Na prática, a escolha de Suzane como inventariante se deu porque ela foi a única herdeira que se apresentou oficialmente à Justiça até agora, conforme o Globo. O inventariante é a pessoa responsável por levantar os bens, cuidar do patrimônio e prestar contas ao Judiciário durante o processo de divisão da herança.
Miguel Abdalla Netto não deixou filhos, pais, cônjuge nem companheira oficialmente reconhecida, nem testamento conhecido. Nessas situações, a lei brasileira prevê que a herança pode ser transmitida a parentes mais distantes, como sobrinhos, chamados de herdeiros colaterais.
Segundo a advogada especialista em direito da família Renata Vilas-Bôas, “a legislação brasileira permite que sobrinhos herdem bens na ausência dos chamados ‘herdeiros necessários'”. Ela explica ao Terra que esse tipo de herança não é obrigatória: “Eu posso afastar um herdeiro colateral, não deixando nada para ele”. Como não há testamento, porém, essa exclusão não se aplica.

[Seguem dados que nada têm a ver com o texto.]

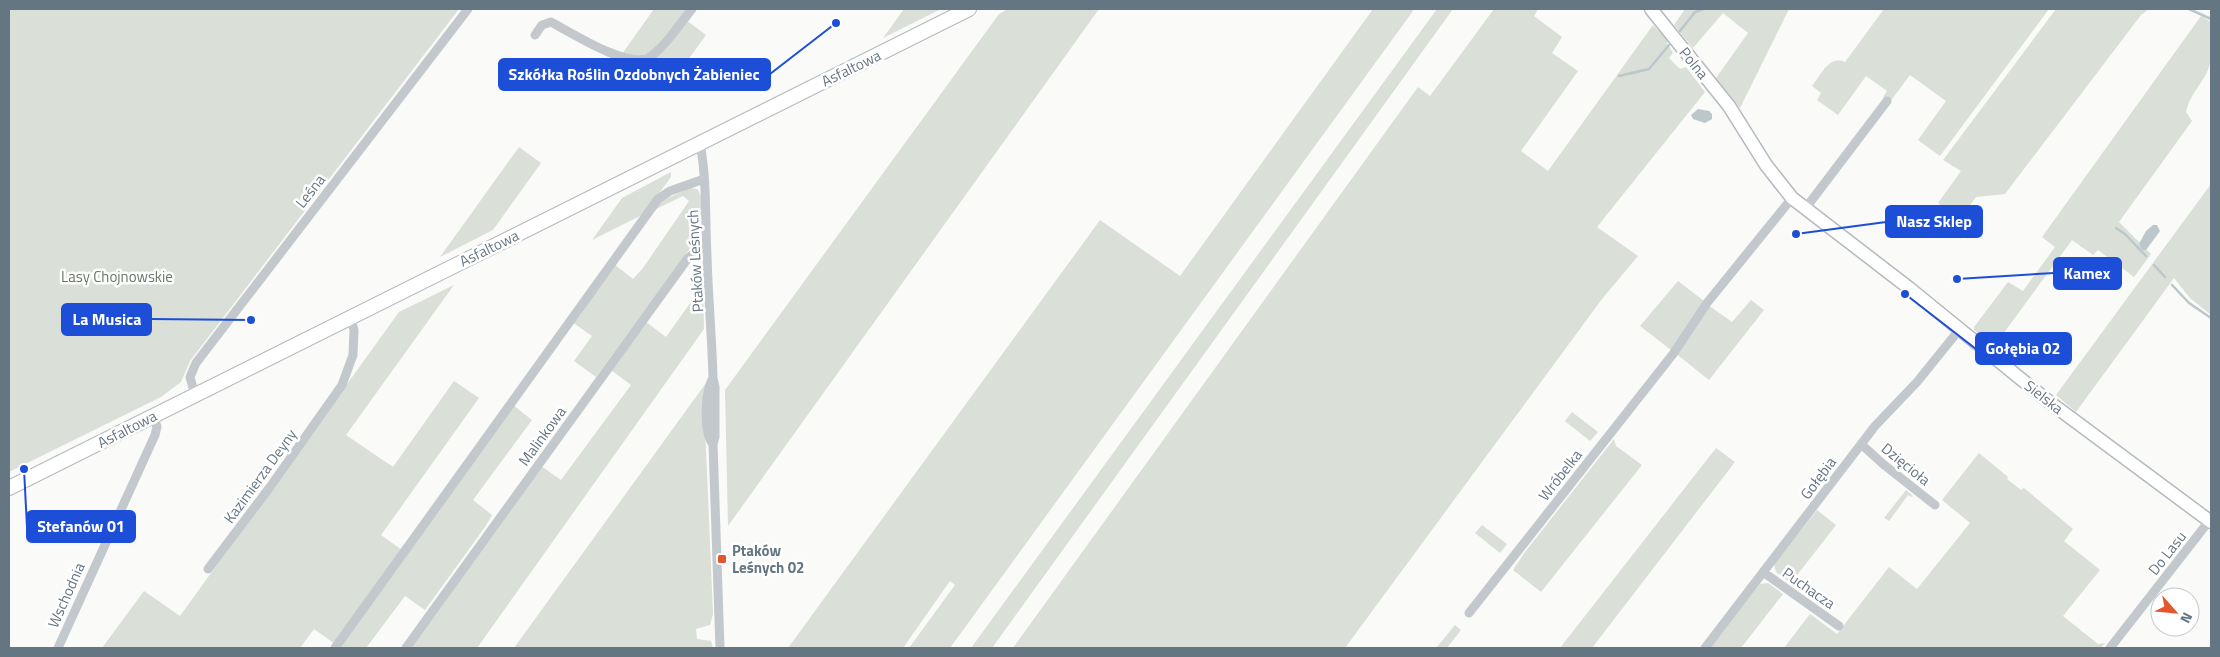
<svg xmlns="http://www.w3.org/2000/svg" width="2220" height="657" font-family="'Titillium Web',sans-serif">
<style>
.green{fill:#dadfd7}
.water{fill:#bbc7cb}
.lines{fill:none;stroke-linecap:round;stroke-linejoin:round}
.stream{stroke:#bbc7cb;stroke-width:2.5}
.secondary-casing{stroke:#b3babf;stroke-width:15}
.primary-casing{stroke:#b5babe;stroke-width:16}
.street{stroke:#c3c8cc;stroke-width:9}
.secondary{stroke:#fff;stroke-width:12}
.primary{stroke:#fff;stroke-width:14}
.poi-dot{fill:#e4572e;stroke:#fff;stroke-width:2}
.labels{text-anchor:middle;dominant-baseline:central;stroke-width:5;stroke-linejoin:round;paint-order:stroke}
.street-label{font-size:15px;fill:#657683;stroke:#fff}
.park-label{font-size:15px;fill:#687a64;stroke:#fff}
.poi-label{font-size:15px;font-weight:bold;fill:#657683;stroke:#fff;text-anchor:start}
.leader{fill:none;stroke:#1d4ed8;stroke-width:2}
.callout-dot{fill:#1d4ed8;stroke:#fff;stroke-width:2}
.callout{fill:#1d4ed8;stroke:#1d4ed8;stroke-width:2}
.callout-label{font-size:16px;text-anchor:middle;font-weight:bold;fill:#fff}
</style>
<rect width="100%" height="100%" fill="#fafaf8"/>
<path class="green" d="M9 9H459L190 361 181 382 161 397 9 472Z
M654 9H689L651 52 641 56 622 54Z
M904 9H941L883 38Z
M1008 9H1099L728 526 725 390 999 14Z
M1373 9H1411L1413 11 950 648H909L955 585 950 581 903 648H788L1100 220 1180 276Z
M1437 9H1453L992 648H971Z
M1494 9H1538L1534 16 1562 37 1552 53 1578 71 1521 151 1548 171 1653 25 1668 41 1667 43 1673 53 1669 58 1680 69 1686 67 1705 92 1597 227 1638 256 1602 299 1345 648H1013L1418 87 1430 96Z
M1685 9H1789L1740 108 1716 78 1748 33 1723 13 1693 48 1674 25Z
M1884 9H2049L1940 156 1918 140 1946 101 1910 75 1890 102 1883 97 1887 91 1866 76 1838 115 1817 100 1821 93 1812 86C1821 76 1828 55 1845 62Z
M2056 9H2149L2141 15 2005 194 1976 197 1960 219 1938 203 1961 171 1943 160Z
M2201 16 2211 22C2211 37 2214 55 2208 70 2201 85 2189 96 2186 112L2192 121 2119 222 2151 254 2134 277 2098 250 2093 255 2072 240 1995 345 1974 330V327L2008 282 2023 291 2055 247 2042 237Z
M686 20 706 35 667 89 644 72Z
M519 147 541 163 493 230 440 257Z
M671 172V177L644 214 592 240 622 198Z
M2211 184V315L2190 298 2174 278 2076 412 2056 395Z
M690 188 697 189C707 200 700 231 694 243L596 377 574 361 592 336 572 322 614 264 633 279 643 268 689 201 683 196 654 210 659 202Z
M1678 281 1704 301 1671 350 1640 326Z
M454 285 346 435 393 467 454 381 479 398 381 535 402 550 335 644 314 629 300 648H102L144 591 180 616 399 312Z
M703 285 704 329 477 648H410L541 466 561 480 631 385 611 370 646 322 666 337Z
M1751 300 1764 310 1709 380 1679 356 1677 354 1708 305 1732 322Z
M706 383 704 402 713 614 710 625 696 629 697 639 711 641 713 648H514Z
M513 405 532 420 473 500 492 515 485 527 425 610 405 596 366 648H338Z
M1572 412 1598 432 1590 441 1565 421Z
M1614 439 1616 446 1642 465 1541 592 1513 570 1525 552Z
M1716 448 1735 462 1592 648H1560Z
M1979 453 2008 477 2007 479 2021 490 2024 488 2073 529 2064 541 2100 570 2063 616 2098 644 2105 643 2101 648H1784L1810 614 1837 634 1889 567 1917 589 1970 523 1942 500Z
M1906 490 1913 496 1912 497 1908 495 1889 521 1884 518Z
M1817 510 1836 525 1791 583 1776 572 1774 564Z
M1482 525 1507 544 1500 553 1475 533Z
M1768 583 1783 594 1741 648H1709L1760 584Z
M1455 625 1461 630 1447 648H1436Z"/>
<path class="water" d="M1698 109 1709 111 1712 114V119L1705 123 1693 119 1691 115Z
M2153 225H2157L2160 231 2146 250H2142L2139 244 2146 231Z"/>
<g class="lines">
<path class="stream" d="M2189 9 2211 19
M1680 31 1695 12 1704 9
M1619 76 1649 69 1669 45
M2116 228 2125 234 2146 256
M2154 265 2165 277
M2172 285 2189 303 2211 318"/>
<g class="secondary-casing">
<path id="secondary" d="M1651 9 1729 106 1766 165 1792 198 1909 288 2048 401 2211 522"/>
</g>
<g class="primary-casing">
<path id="primary" d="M9 488 969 9"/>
</g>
<path class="street" d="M535 35 542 25 551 22C572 33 626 68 648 58 663 50 681 22 692 9
M700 143C707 180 705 218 707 255 708 296 712 337 713 378L715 387V437L713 444 720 648
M1805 209 1887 101
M195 395 190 377 196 363 468 9
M713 444C703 433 705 391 713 378
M1861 444 1883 464 1935 505
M208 569 270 487 342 385 353 355 354 330 350 317
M1763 572 1839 626
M1469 613 1673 354 1707 303 1792 198
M58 648 155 435 157 427 153 415
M335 648 658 199 670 191 704 179
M406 648 688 258 706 245
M1705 648 1875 426 1917 382 1959 330
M2110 648 2209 521"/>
<use href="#secondary" class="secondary"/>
<use href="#primary" class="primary"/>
</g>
<rect class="poi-dot" x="717" y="554" width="10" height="10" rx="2.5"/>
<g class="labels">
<g class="street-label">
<text transform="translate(1694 63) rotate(51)">Polna</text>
<text transform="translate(851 68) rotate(-26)">Asfaltowa</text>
<text transform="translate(310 191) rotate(-52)">Leśna</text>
<text transform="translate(489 248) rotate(-26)">Asfaltowa</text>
<text transform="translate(695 261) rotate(-93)">Ptaków Leśnych</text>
<text transform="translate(2044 397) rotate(38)">Sielska</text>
<text transform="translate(127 429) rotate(-27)">Asfaltowa</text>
<text transform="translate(542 436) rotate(-54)">Malinkowa</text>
<text transform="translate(1906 464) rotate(39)">Dzięcioła</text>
<text transform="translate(1560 475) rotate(-52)">Wróbelka</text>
<text transform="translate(260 476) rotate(-54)">Kazimierza Deyny</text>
<text transform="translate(1818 478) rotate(-53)">Gołębia</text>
<text transform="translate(2167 553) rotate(-52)">Do Lasu</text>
<text transform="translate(1809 588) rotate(35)">Puchacza</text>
<text transform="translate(66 595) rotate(-66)">Wschodnia</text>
</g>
<g class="park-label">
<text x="117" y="276">Lasy Chojnowskie</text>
</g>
<g class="poi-label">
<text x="732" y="550">Ptaków<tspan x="732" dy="17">Leśnych 02</tspan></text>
</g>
</g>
<path class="leader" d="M836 23L770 74M1796 234L1886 222M1957 279L2054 273M251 320L151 319M1905 294L1976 349M24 469L27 527"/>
<g class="callout-dot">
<circle cx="836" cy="23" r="5"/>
<circle cx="1796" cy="234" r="5"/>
<circle cx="1957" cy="279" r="5"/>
<circle cx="251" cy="320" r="5"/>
<circle cx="1905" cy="294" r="5"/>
<circle cx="24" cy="469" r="5"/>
</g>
<g class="callout">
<rect x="499" y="59" width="271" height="31" rx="5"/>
<rect x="1886" y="206" width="96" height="31" rx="5"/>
<rect x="2054" y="258" width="67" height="31" rx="5"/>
<rect x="62" y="304" width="89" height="31" rx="5"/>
<rect x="1976" y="333" width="95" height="31" rx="5"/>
<rect x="27" y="511" width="108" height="31" rx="5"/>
</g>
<g class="callout-label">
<text x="634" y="80">Szkółka Roślin Ozdobnych Żabieniec</text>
<text x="1934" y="227">Nasz Sklep</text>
<text x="2087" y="279">Kamex</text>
<text x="107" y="325">La Musica</text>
<text x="2023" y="354">Gołębia 02</text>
<text x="81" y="532">Stefanów 01</text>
</g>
<rect width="2220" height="657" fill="none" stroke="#657683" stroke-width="20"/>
<g transform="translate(2175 612) rotate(117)"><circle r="24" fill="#ffffff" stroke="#c1c8cd"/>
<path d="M0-4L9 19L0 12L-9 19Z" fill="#e4572e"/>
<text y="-8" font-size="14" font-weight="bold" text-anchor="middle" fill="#657683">N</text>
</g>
</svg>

A lei só permite afastar um herdeiro em situações específicas, como indignidade ou deserdação. Suzane foi considerada indigna para herdar os bens dos próprios pais, já que foi condenada pela participação no assassinato deles, em 2002. No entanto, essa decisão não vale automaticamente para outros parentes. “No caso do tio, não tenho uma previsão expressa no código civil”, diz a advogada.
Por isso, “nenhum dos dois casos [indignidade ou deserdação] se aplica no caso da Suzane […] Isso significa que ela pode vir a receber esse valores”. A herança, em tese, seria dividida entre Suzane e o irmão, Andreas von Richthofen, mas ele não se manifestou no processo e renunciou aos bens do tio, segundo o Globo.
A prima do falecido, Silvia Gonzalez Magnani, também tentou assumir o posto de inventariante. Ela afirma ter vivido em união estável com Miguel e foi responsável por liberar o corpo no IML e organizar o sepultamento. Porém, por ser parente de quarto grau, não possui preferência sucessória.